For almost a month up until the first week of December 2015, Chennai experienced unprecedented rains, the highest recorded in 100 years. As against the average rainfall of 69 cm during this period in the previous years, Chennai received 169 cm of rainfall in 2015. This resulted in ‘urban flooding’, again the first of its kind in Chennai, with one lakh cusecs of water flowing on the Chennai roads like river. On a single day, Chennai experienced a record 50 cm of rain. Most parts of Tamil Nadu State faced torrential rains and floods. This catastrophe was classified a national disaster.
Lakhs of poor and middle-classed people have incurred heavy loss of their properties (household items, vehicles, etc.). The schools in Chennai remained closed for almost a month, before reopening in the middle of December.
Around 18 lakhs of people were shifted to relief camps. There were lakhs of people in the middle-class of the society who chose not to go to the relief camps, in spite of their losing much of their household properties.
To avoid electrocution, the Government had to stop the power supply for few days. Mobile phones and landlines were not functioning. The nature made both poor and rich, including millionaires to beg for a loaf of bread.

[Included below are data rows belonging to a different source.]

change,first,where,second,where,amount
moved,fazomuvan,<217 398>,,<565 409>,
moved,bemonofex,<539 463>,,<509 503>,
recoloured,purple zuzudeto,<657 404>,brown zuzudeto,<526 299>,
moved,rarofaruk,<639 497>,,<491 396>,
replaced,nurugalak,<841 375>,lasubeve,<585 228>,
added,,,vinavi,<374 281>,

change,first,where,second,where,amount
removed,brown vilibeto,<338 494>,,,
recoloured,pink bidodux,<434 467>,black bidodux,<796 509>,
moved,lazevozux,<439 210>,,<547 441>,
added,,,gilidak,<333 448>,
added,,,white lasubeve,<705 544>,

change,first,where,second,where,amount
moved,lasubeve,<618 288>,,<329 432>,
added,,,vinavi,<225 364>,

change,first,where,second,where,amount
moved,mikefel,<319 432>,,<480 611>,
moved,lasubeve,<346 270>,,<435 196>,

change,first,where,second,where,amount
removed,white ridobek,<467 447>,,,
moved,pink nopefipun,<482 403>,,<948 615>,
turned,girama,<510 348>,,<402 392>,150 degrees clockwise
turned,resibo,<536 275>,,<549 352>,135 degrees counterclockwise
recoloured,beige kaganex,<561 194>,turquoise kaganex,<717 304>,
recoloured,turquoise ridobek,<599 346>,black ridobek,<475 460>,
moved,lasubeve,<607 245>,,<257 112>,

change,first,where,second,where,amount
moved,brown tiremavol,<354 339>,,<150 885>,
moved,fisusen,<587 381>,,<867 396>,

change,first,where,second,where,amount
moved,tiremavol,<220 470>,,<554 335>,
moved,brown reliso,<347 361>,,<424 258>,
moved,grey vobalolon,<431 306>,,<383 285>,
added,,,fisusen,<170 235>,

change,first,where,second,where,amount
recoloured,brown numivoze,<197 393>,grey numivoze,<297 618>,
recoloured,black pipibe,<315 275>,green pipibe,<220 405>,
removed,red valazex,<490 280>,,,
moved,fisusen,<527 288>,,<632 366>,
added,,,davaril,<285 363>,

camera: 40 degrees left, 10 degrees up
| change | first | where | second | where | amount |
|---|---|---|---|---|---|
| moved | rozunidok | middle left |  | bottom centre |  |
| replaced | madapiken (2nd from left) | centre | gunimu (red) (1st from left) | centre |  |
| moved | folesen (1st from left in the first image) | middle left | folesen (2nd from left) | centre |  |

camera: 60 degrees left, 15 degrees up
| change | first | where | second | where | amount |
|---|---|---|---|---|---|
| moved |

What came out of this national disaster are the amazing stories of how the community, the public sector staff and the individuals responded to this calamity. During normal life, the city people generally do not move with or interact with neighbours, attributing it to their busy lifestyle and their pre-occupation with their priorities. They tend to be self-centred and family-centred. During this critical time, irrespective of where they were or where they came from, everyone went that extra mile to help each other. Relief materials started pouring in from different parts of the country.
There is much to be learnt from the community response to the worst floods in Chennai in 2015. It also encourages Singaporeans to think how our community would respond to a natural calamity. Would we see social resilience and community bonding if such a situation should hit us?
K Srinivasan, Founder and Chairman of Prime Point Foundation and Editor in Chief of eMagazine PreSense, will present how the community responded to the Chennai floods.
Bhavani K, an adjunct senior fellow of CENS, RSIS, will explore the lessons learnt in the Singapore context.
About the Speakers:
K. Srinivasan (popularly known as Prime Point Srinivasan in India) is a public relations and communication strategic consultant with more than 30 years of experience. He has also developed the concept of Image Audit, to study the hidden perception of stakeholders. He founded Prime Point Foundation, a non-profit trust in 1998, to promote communication awareness. He is responsible for maintaining large yahoo groups on PR, Media, Journalism and India Vision. He is a social media evangelist and trying to promote the concept amongst all in India.
He edits and publishes, PreSense, the first ‘Digital only’ eMagazine (ezine) in India. It was started in March 2006 and celebrated its 10th anniversary recently. So far, 110 monthly editions have been published till April 2016. Many eminent persons in India and outside have contributed exclusively for the contents. This ezine has been recognised with awards by many professional bodies in India. This ezine was the Media Partner for many global events.
Prime Point Foundation and the ezine PreSense honour the top performing Indian Parliamentarians with ”Sansad Ratna Awards” for the past six years based on various parameters, jointly with IIT Madras.
In March 2016, Digital Journalists Association of India (DiJAI) was formed at Chennai to bring together all the digital journalists and to hone the professional skills.
He is a professional speaker on various communication themes and a professional podcaster and blogger. His specialties include public relation, communication, image audit, podcasting, blog, social media, professional speaking, Cyber security and publishing of e-magazine.
The late Dr APJ Abdul Kalam, 11th President of India was his mentor.
Bhavani K has served in the Singapore public sector for 35 years in various appointments. She was the Director of Public Communications (2008-Jul 2011), and Director of Corporate Communications and the Press Secretary to the Minister for Information, Communications and the Arts from 2004 to 2008.
Her last job in the Ministry of Information, Communications and the Arts (MICA) was Director of Emergency Preparedness and Head of the Community Engagement Cluster for Media and the Arts.
She has also served as Head Public Affairs at the Ministry of Trade and Industry and later, Head of Media Relations at the Ministry of Defence. Both these postings added to her depth of experience in managing challenging issues.